Yunyi-Liu (Rein)

I’m currently a research intern at Dolby Laboratories in Beijing working on text to object-based spatial audio generation with multi-modal large language models (MMLLMs). I recently submitted my Phd thesis at University of Sydney in Electrical and Information Engineering. My Phd thesis is ‘Towards controllable neural audio synthesis: An exploration of sound effects creation with generative models’. My research focus is creating controllable and interactive sound generation tools that empowers creativity. To this end, I proposed several methods by taking advantage of pre-trained large audio representation models (CLAP, PANNs, VGGish, etc) to distill information from limited audio datasets and used such information to guide and control the audio synthesis. I typically work with generative models (Diffusion, Transformer, VAE, GAN) and differentiable digital signal processing (DDSP).
My research interests are:
Machine learning, Deep learning, Generative AI, Controllable Generative Models, Audio Signal Processing, Time Series Prediction, Data Analysis, Sound Synthesis and Sound Design, Multi-Modal Large Audio-Language Modeels(MLLM), Human Computer Interaction.

[Questions on the material]
a) In the research profile, what is the title of the PhD thesis?
b) Using the research profile, explain why the proposed methods draw on pre-trained large audio representation models such as CLAP, PANNs and VGGish.
c) Write the next part of the research profile, continuing from its last line.

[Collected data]
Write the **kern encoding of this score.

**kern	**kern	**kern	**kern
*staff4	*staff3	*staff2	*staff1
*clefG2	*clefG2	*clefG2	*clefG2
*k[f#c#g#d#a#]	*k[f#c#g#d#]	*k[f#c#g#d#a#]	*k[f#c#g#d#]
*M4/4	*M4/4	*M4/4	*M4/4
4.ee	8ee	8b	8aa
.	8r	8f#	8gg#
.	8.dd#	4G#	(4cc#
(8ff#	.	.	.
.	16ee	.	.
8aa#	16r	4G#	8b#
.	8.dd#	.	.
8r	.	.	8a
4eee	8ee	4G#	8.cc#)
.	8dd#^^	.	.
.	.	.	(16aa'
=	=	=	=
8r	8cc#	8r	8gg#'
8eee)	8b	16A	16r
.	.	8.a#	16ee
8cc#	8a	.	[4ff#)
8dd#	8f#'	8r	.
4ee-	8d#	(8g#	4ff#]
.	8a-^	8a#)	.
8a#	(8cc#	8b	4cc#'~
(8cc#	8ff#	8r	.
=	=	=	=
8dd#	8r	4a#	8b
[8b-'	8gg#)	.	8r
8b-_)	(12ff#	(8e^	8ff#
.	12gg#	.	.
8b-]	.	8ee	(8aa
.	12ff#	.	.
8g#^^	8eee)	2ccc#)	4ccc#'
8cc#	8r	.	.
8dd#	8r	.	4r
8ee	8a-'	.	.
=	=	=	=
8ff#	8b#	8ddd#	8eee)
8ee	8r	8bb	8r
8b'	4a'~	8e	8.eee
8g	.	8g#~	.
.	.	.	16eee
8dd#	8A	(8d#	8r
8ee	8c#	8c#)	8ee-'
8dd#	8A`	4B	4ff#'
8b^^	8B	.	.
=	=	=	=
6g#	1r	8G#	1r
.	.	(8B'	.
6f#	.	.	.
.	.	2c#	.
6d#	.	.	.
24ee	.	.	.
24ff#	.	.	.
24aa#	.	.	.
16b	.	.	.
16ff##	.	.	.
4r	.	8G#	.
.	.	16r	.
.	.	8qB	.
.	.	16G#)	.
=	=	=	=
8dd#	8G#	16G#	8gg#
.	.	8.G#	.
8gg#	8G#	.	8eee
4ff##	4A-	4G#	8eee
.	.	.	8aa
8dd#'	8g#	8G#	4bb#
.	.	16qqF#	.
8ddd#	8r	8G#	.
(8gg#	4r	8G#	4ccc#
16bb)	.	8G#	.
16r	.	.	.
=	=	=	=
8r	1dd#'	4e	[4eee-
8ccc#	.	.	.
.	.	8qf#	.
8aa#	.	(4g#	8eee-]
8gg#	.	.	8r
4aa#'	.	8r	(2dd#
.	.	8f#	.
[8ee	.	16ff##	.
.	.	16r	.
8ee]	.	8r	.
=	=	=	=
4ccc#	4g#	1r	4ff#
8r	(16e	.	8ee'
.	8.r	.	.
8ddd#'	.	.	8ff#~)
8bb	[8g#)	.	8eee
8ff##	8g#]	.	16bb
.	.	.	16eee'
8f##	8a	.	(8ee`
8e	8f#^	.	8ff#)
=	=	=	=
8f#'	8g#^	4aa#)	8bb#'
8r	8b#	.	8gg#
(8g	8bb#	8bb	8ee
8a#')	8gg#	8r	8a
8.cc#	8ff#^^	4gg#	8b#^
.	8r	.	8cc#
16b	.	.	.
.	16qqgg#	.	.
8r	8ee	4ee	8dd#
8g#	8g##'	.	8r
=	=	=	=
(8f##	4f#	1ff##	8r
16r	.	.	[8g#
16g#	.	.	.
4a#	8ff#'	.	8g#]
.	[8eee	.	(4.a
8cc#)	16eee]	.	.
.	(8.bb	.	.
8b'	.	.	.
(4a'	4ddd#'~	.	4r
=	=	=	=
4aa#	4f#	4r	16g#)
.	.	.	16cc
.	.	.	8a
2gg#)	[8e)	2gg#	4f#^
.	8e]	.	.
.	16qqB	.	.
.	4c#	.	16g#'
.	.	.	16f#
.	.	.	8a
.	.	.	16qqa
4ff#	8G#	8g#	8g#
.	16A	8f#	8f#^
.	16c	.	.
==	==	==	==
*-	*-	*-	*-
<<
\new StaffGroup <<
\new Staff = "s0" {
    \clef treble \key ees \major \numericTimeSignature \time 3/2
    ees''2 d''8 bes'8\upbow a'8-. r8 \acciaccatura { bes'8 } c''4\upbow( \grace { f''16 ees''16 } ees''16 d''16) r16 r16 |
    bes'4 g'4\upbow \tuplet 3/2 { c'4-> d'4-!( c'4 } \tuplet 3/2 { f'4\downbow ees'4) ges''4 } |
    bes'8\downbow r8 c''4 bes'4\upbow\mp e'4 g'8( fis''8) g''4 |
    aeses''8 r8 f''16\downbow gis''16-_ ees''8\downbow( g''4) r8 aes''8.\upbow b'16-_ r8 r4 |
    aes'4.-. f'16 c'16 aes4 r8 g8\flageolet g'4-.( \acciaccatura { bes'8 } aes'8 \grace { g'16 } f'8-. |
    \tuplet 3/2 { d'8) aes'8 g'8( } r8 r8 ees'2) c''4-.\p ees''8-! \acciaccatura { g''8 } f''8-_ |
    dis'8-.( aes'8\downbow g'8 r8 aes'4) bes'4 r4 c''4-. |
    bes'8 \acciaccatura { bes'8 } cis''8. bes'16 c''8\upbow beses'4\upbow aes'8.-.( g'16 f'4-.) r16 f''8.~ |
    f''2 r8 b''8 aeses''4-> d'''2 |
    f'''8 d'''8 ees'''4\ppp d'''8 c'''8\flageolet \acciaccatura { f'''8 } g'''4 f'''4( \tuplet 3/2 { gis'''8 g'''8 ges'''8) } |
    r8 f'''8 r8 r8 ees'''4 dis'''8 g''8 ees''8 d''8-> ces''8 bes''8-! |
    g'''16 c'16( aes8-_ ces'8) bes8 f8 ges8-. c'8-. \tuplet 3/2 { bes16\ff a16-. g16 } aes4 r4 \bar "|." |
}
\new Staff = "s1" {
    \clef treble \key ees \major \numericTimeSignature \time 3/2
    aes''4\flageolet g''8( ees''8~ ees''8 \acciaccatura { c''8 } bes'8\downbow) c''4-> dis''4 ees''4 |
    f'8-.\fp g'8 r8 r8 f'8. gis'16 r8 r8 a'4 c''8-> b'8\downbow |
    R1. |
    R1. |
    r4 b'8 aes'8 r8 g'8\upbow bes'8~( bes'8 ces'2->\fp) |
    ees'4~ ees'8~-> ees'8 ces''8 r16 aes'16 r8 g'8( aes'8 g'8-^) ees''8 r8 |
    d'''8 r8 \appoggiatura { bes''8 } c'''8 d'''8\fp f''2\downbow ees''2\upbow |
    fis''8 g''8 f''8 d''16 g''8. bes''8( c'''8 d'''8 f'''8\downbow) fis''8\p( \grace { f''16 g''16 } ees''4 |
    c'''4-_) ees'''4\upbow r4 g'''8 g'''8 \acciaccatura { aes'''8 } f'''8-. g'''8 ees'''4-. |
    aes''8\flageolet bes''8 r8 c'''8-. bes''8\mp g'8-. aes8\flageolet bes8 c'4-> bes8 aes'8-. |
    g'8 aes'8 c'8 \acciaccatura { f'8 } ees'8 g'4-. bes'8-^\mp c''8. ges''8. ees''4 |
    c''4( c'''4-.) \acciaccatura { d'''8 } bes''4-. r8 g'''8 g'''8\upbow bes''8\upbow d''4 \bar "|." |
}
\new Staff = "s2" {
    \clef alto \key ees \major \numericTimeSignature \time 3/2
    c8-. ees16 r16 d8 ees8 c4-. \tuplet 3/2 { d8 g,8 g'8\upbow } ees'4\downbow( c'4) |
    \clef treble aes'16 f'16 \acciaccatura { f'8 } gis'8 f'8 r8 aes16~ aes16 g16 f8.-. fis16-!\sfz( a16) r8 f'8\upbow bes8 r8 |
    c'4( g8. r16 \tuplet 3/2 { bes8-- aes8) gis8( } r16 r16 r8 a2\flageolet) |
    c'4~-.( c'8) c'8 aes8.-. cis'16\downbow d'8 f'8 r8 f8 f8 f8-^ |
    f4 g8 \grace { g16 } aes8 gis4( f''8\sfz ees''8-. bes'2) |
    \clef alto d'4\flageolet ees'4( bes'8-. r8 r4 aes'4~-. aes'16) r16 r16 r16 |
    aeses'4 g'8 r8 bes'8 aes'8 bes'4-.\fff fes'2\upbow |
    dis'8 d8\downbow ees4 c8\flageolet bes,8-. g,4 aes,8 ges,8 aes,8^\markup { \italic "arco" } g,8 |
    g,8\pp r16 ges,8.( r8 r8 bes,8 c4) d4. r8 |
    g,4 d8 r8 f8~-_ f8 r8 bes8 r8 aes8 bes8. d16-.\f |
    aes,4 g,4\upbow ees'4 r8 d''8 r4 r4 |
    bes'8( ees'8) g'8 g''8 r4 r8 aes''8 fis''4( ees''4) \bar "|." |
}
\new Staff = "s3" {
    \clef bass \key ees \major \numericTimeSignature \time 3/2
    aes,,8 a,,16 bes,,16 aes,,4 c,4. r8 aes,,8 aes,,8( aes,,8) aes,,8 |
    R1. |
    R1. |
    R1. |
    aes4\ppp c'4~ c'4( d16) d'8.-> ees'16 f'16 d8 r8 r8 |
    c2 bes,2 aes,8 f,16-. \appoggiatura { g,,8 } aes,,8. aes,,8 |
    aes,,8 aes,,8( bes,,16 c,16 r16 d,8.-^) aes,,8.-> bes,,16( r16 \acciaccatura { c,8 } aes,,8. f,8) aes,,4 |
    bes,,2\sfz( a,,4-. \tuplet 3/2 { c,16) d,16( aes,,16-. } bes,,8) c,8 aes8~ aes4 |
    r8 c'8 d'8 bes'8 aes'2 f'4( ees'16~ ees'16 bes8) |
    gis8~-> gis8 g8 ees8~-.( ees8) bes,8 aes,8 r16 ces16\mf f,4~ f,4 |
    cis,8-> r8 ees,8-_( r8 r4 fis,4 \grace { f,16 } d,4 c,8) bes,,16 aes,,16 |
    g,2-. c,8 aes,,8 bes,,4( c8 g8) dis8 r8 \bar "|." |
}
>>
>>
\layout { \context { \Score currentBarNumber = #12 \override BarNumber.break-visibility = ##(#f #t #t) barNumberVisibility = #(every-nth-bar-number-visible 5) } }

[Responses]
a) 'Towards controllable neural audio synthesis: An exploration of sound effects creation with generative models'

b) The research aims to build controllable and interactive sound generation tools that empower creativity. The pre-trained models serve that aim by distilling information from limited audio datasets, and that information is then used to guide and control the audio synthesis.

c)
I come from a highly diverse background. Prior to my Phd, I received my B.A. Music and Sound Design at University of Technology Sydney and M.A. Interaction Design and Electronic Arts at University of Sydney. You can access my portfolio prior to 2021, when I was a media artist and sound designer. In 2023, I was a research intern at Dolby Laboratories Advanced Technology Group(ATG) working on DDSP for general audio synthesis and control.
Apart from work, I play and teach the first electronic instrument called the Theremin. You can find my performances here.
Skill sets:
- Machine learning, deep learning, generative AI, large language models(LLM), multi-modal data synthesis, time series data analysis and synthesis (Python, Pytorch, Tensorflow, Keras, Linux, AWS)
- Audio signal processing, digital signal processing, spatial audio (Matlab, Python, Librosa, Essentia, ffmpeg)
- Creative audio programming (MAX MSP, C++, Chuck, FAUST)
- Sound design for film and games (Ableton, Pro Tools, Wwise, FMOD, Unity)
- Web development and visual programming (Javascript, HTML, P5JS, Processing)